Why it matters: Memory and performance with CTEs.

Real applications: Complex multi-step queries, hierarchies.

Common mistakes: Large CTEs materialized to memory, redundant CTEs.

Best practices: Use CTEs for readability and recursion. Use subqueries for simple filters. Prefer JOINs for performance when possible. Test with EXPLAIN. Avoid unnecessary nesting.

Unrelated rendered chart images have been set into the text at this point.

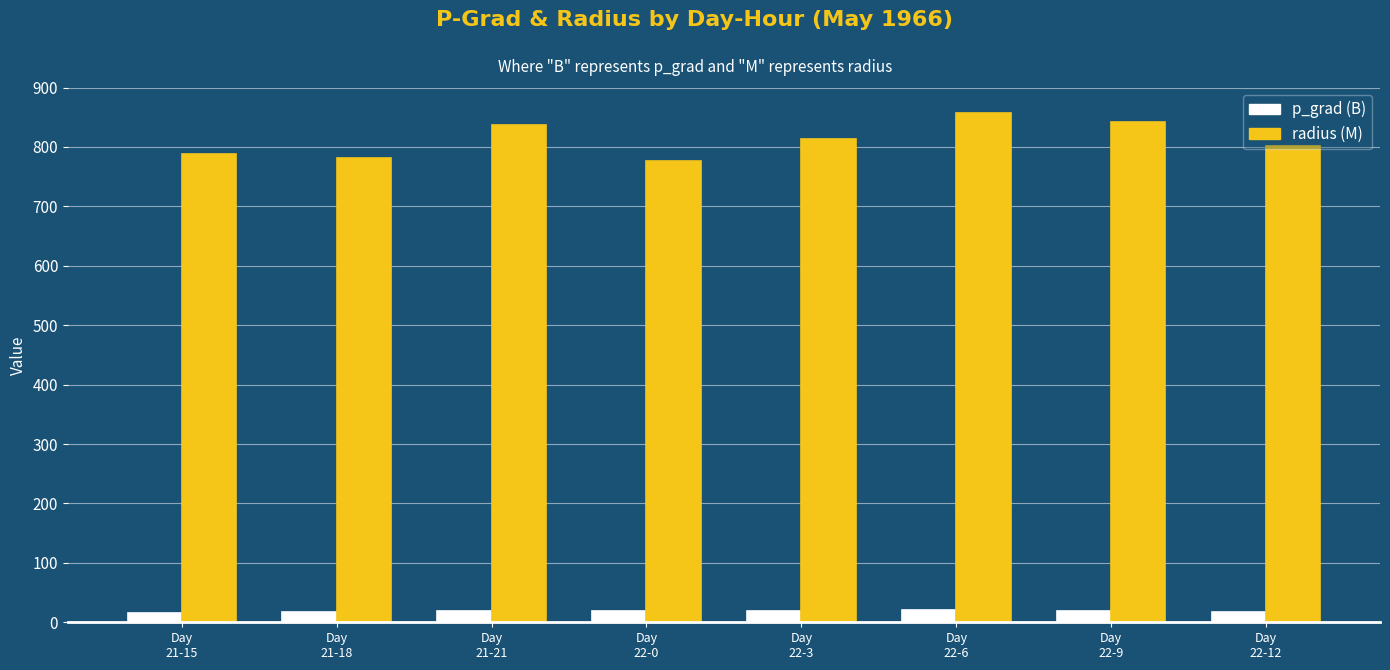

What are all the series names shown in the legend?

p_grad (B), radius (M)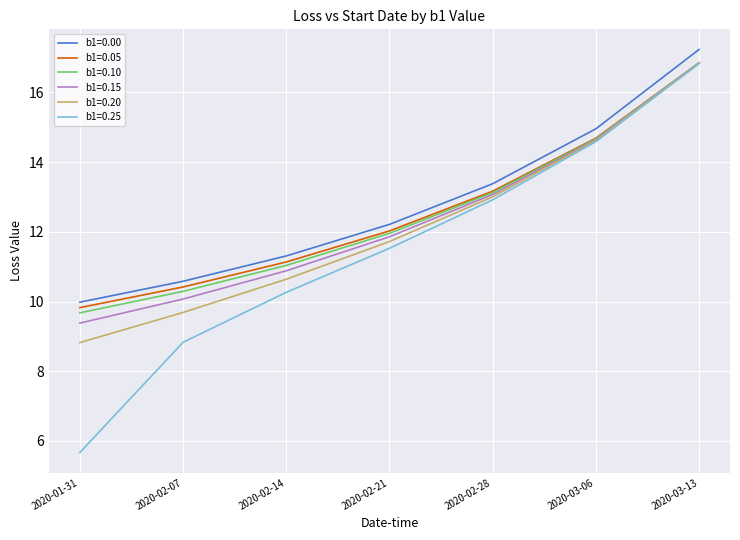

The value of b1=0.15 at 2020-03-06 is 4.1. True or false?

False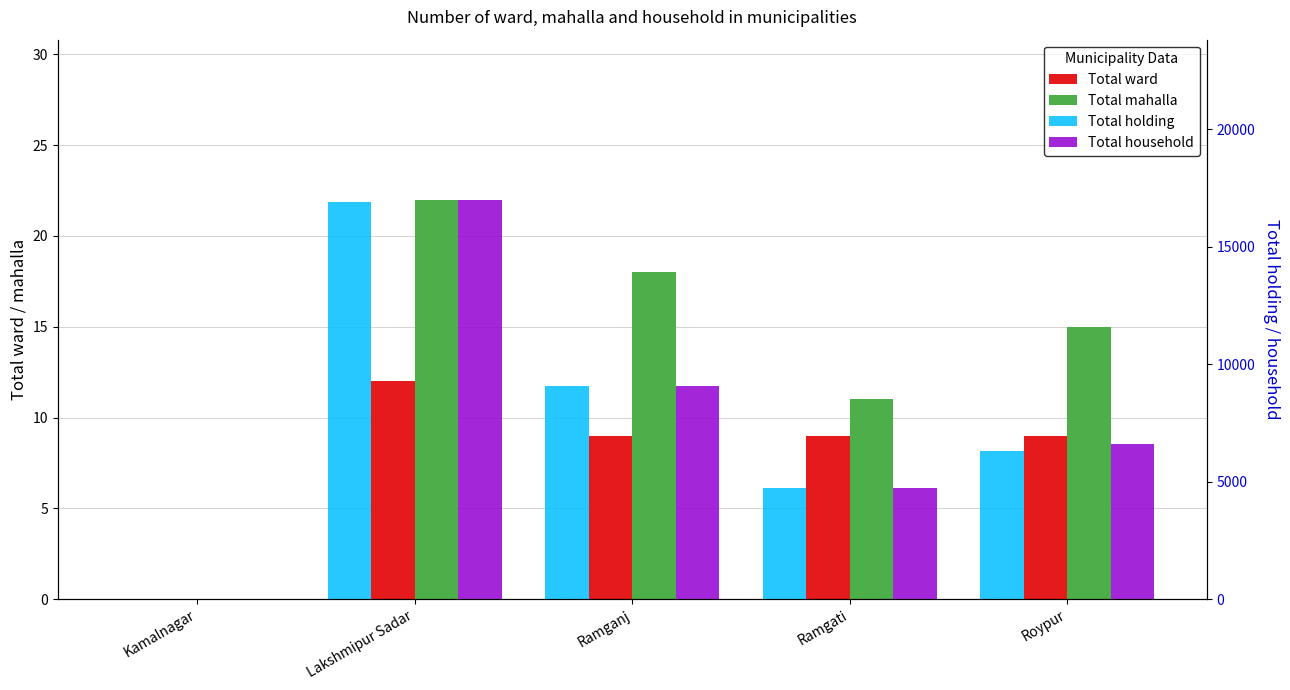

The value of Total holding at Roypur is 10087. True or false?

False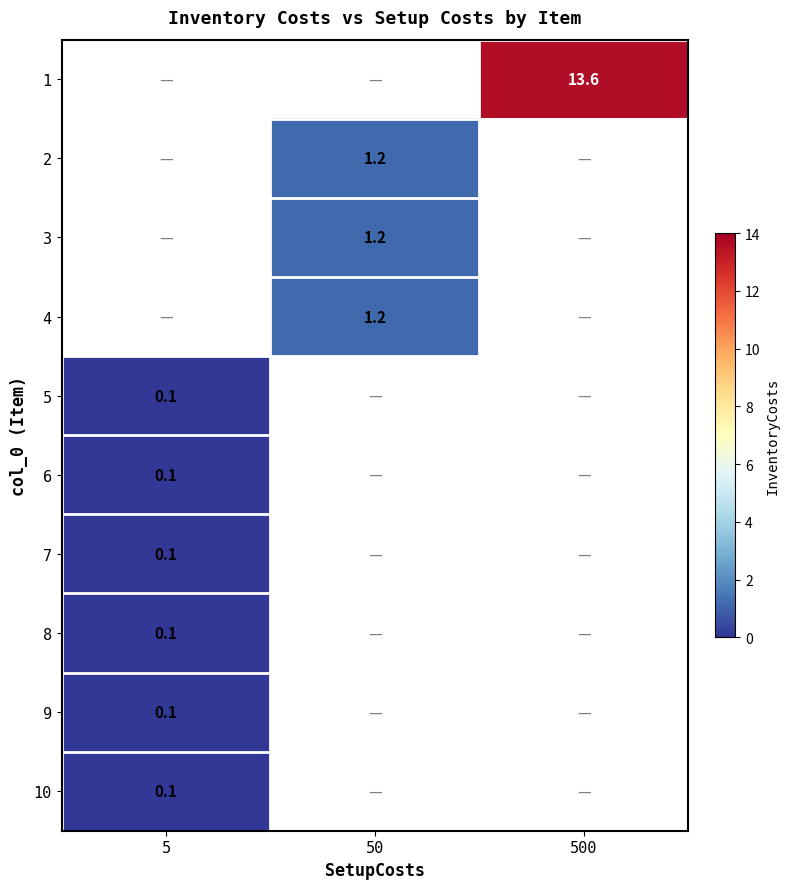

The 3 series shows 1.7 at 50. True or false?

False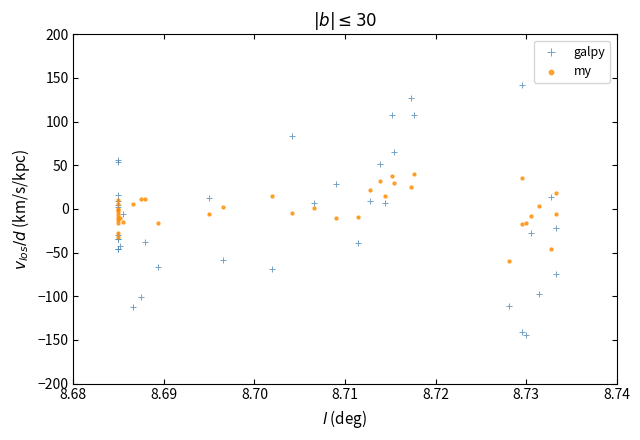

Which series contains the lowest Y value?

galpy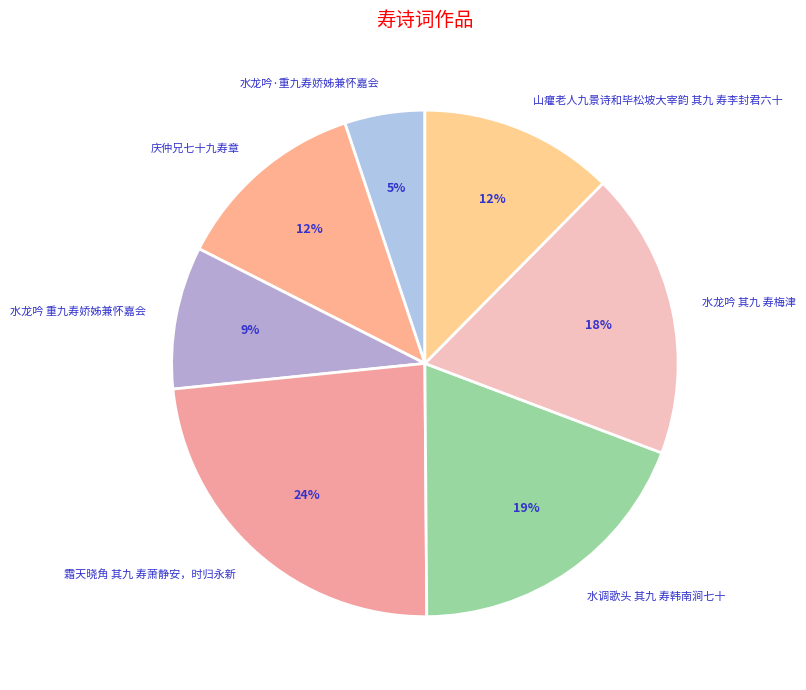

Is there any slice that represents more than half of the pie?

No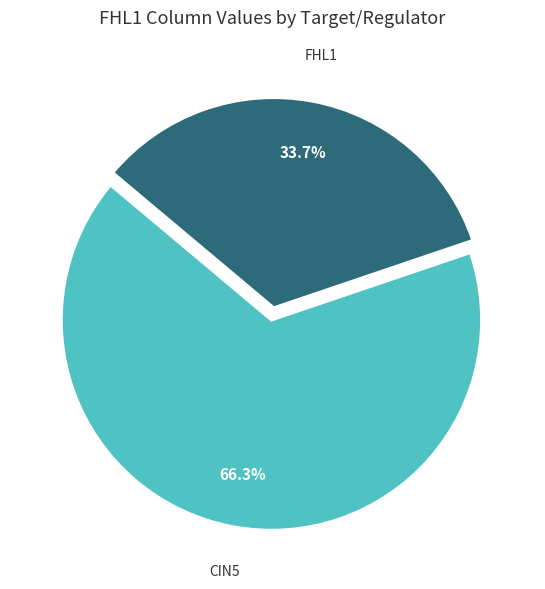

Is there any slice that represents more than half of the pie?

Yes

-- ✅ Good: CTE for complex logic
WITH inactive_customers AS (
    SELECT customer_id FROM orders 
    WHERE order_date < DATE_SUB(CURDATE(), INTERVAL 1 YEAR)
    GROUP BY customer_id
),
active_customers AS (
    SELECT customer_id FROM orders 
    WHERE order_date >= DATE_SUB(CURDATE(), INTERVAL 1 YEAR)
    GROUP BY customer_id
)
SELECT a.customer_id, a.total_spent FROM active_customers a
WHERE a.customer_id NOT IN (SELECT customer_id FROM inactive_customers);

-- ❌ Bad: Overly nested subqueries
SELECT * FROM (
    SELECT * FROM (
        SELECT * FROM (SELECT * FROM orders) o1
    ) o2
) o3;

-- ✅ Good: Simple subquery for value
SELECT * FROM employees 
WHERE salary > (SELECT AVG(salary) FROM employees);

-- ✅ Good: Join for clarity
SELECT c.name, COUNT(o.id) as order_count FROM customers c
LEFT JOIN orders o ON c.id = o.customer_id
GROUP BY c.id;

-- Use EXPLAIN
EXPLAIN SELECT * FROM customers c WHERE id IN (SELECT customer_id FROM orders WHERE amount > 100);

Why it matters: Code quality and performance.

Real applications: Complex reports, data transformations.

Common mistakes: Unnecessary nesting, not testing performance.